# [Complete the following]
A. In the Proxy Execution email, write out everything from "On 11/06/23 19:34, John" down to "series with proxy-migration/return-migration)." word for word.
B. Return the listing lines word for word, everything from the start of the listing down to and including the line that contains "(MA - VR: 9.00".

== Passage provided

Re: [PATCH v6 00/20] Proxy Execution: A generalized form of Priority Inheritance v6

From: Qais Yousef
Date: Sat Dec 16 2023 - 22:08:27 EST


Hi John

On 11/06/23 19:34, John Stultz wrote:
> Stabilizing this Proxy Execution series has unfortunately
> continued to be a challenging task. Since the v5 release, I’ve
> been focused on getting the deactivated/sleeping owner enqueuing
> functionality, which I left out of v5, stabilized. I’ve managed
> to rework enough to avoid the crashes previously tripped with the
> locktorture & ww_mutex selftests, so I feel it’s much improved,
> but I do still see some issues (blocked waitqueues and hung task
> watchdogs firing) after stressing the system for many hours in a
> 64 cpu qemu environment (though this issue seems to be introduced
> earlier in the series with proxy-migration/return-migration).
>
> I still haven’t had time to focus on testing and debugging the
> chain migration patches. So I’ve left that patch out of this
> submission for now, but will try to get it included in the next
> revision.
>
> This patch series is actually coarser than what I’ve been
> developing with, as there are a number of small “test” steps to
> help validate behavior I changed, which would then be replaced by
> the real logic afterwards. Including those here would just cause
> more work for reviewers, so I’ve folded them together, but if
> you’re interested you can find the fine-grained tree here:
> https://github.com/johnstultz-work/linux-dev/commits/proxy-exec-v6-6.6-fine-grained
> https://github.com/johnstultz-work/linux-dev.git proxy-exec-v6-6.6-fine-grained
>
> As mentioned previously, this Proxy Execution series has a long
> history: First described in a paper[1] by Watkins, Straub,
> Niehaus, then from patches from Peter Zijlstra, extended with
> lots of work by Juri Lelli, Valentin Schneider, and Connor
> O'Brien. (and thank you to Steven Rostedt for providing
> additional details here!)

Thanks a lot for all your effort into trying to push this difficult patchset
forward!

I am trying to find more time to help with review and hopefully debugging too,
but as it stands, I think to make progress we need to think about breaking this
patchset into smaller problems and get them merged into phases so at least the
review and actual work done would be broken down into smaller more manageable
chunks.

====
== Data provided

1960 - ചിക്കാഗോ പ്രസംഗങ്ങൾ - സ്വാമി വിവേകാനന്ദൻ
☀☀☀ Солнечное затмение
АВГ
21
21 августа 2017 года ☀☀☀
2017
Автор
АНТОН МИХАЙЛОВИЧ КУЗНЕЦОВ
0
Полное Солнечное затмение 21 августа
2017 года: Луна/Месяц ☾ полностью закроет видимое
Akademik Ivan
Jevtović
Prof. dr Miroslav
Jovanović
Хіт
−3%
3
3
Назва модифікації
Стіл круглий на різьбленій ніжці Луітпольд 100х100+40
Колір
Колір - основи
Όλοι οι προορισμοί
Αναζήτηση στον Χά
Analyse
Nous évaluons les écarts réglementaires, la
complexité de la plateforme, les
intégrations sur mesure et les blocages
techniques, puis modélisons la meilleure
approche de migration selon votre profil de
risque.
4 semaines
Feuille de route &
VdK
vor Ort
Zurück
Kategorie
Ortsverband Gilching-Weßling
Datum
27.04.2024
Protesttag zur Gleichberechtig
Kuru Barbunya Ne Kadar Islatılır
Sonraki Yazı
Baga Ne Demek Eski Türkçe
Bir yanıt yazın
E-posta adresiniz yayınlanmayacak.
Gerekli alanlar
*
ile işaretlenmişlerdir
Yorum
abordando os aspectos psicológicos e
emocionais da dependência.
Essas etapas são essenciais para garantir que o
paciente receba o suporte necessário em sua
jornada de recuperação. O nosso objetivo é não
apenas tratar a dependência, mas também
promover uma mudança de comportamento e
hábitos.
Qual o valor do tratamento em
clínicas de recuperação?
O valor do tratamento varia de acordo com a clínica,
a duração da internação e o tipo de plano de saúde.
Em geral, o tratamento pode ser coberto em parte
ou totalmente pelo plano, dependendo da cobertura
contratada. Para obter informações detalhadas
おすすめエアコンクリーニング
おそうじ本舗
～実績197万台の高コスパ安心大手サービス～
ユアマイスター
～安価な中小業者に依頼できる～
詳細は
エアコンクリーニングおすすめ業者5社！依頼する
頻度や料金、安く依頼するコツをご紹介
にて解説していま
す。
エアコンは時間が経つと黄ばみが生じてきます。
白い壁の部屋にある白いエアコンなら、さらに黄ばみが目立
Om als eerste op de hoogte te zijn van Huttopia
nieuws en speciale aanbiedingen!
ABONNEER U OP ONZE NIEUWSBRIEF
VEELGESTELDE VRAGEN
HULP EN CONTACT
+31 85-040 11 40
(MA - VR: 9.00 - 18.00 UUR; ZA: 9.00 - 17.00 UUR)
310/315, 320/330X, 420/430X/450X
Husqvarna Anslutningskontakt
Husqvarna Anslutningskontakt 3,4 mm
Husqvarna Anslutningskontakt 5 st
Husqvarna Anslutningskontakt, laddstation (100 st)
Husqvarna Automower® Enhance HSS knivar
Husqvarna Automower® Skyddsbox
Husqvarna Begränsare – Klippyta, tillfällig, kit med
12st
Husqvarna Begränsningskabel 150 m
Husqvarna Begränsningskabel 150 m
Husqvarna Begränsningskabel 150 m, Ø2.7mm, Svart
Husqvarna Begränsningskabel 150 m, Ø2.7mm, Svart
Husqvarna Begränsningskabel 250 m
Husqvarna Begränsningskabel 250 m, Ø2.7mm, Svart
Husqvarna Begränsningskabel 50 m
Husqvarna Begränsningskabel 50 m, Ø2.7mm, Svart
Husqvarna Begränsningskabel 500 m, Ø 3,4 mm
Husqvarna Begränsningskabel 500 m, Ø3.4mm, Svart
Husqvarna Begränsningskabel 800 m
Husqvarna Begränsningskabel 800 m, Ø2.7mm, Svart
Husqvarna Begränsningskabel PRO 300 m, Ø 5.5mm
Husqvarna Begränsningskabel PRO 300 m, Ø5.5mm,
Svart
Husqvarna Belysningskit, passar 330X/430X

====

# [Solutions below]
A.
On 11/06/23 19:34, John Stultz wrote:
> Stabilizing this Proxy Execution series has unfortunately
> continued to be a challenging task. Since the v5 release, I’ve
> been focused on getting the deactivated/sleeping owner enqueuing
> functionality, which I left out of v5, stabilized. I’ve managed
> to rework enough to avoid the crashes previously tripped with the
> locktorture & ww_mutex selftests, so I feel it’s much improved,
> but I do still see some issues (blocked waitqueues and hung task
> watchdogs firing) after stressing the system for many hours in a
> 64 cpu qemu environment (though this issue seems to be introduced
> earlier in the series with proxy-migration/return-migration).

B.
1960 - ചിക്കാഗോ പ്രസംഗങ്ങൾ - സ്വാമി വിവേകാനന്ദൻ
☀☀☀ Солнечное затмение
АВГ
21
21 августа 2017 года ☀☀☀
2017
Автор
АНТОН МИХАЙЛОВИЧ КУЗНЕЦОВ
0
Полное Солнечное затмение 21 августа
2017 года: Луна/Месяц ☾ полностью закроет видимое
Akademik Ivan
Jevtović
Prof. dr Miroslav
Jovanović
Хіт
−3%
3
3
Назва модифікації
Стіл круглий на різьбленій ніжці Луітпольд 100х100+40
Колір
Колір - основи
Όλοι οι προορισμοί
Αναζήτηση στον Χά
Analyse
Nous évaluons les écarts réglementaires, la
complexité de la plateforme, les
intégrations sur mesure et les blocages
techniques, puis modélisons la meilleure
approche de migration selon votre profil de
risque.
4 semaines
Feuille de route &
VdK
vor Ort
Zurück
Kategorie
Ortsverband Gilching-Weßling
Datum
27.04.2024
Protesttag zur Gleichberechtig
Kuru Barbunya Ne Kadar Islatılır
Sonraki Yazı
Baga Ne Demek Eski Türkçe
Bir yanıt yazın
E-posta adresiniz yayınlanmayacak.
Gerekli alanlar
*
ile işaretlenmişlerdir
Yorum
abordando os aspectos psicológicos e
emocionais da dependência.
Essas etapas são essenciais para garantir que o
paciente receba o suporte necessário em sua
jornada de recuperação. O nosso objetivo é não
apenas tratar a dependência, mas também
promover uma mudança de comportamento e
hábitos.
Qual o valor do tratamento em
clínicas de recuperação?
O valor do tratamento varia de acordo com a clínica,
a duração da internação e o tipo de plano de saúde.
Em geral, o tratamento pode ser coberto em parte
ou totalmente pelo plano, dependendo da cobertura
contratada. Para obter informações detalhadas
おすすめエアコンクリーニング
おそうじ本舗
～実績197万台の高コスパ安心大手サービス～
ユアマイスター
～安価な中小業者に依頼できる～
詳細は
エアコンクリーニングおすすめ業者5社！依頼する
頻度や料金、安く依頼するコツをご紹介
にて解説していま
す。
エアコンは時間が経つと黄ばみが生じてきます。
白い壁の部屋にある白いエアコンなら、さらに黄ばみが目立
Om als eerste op de hoogte te zijn van Huttopia
nieuws en speciale aanbiedingen!
ABONNEER U OP ONZE NIEUWSBRIEF
VEELGESTELDE VRAGEN
HULP EN CONTACT
+31 85-040 11 40
(MA - VR: 9.00 - 18.00 UUR; ZA: 9.00 - 17.00 UUR)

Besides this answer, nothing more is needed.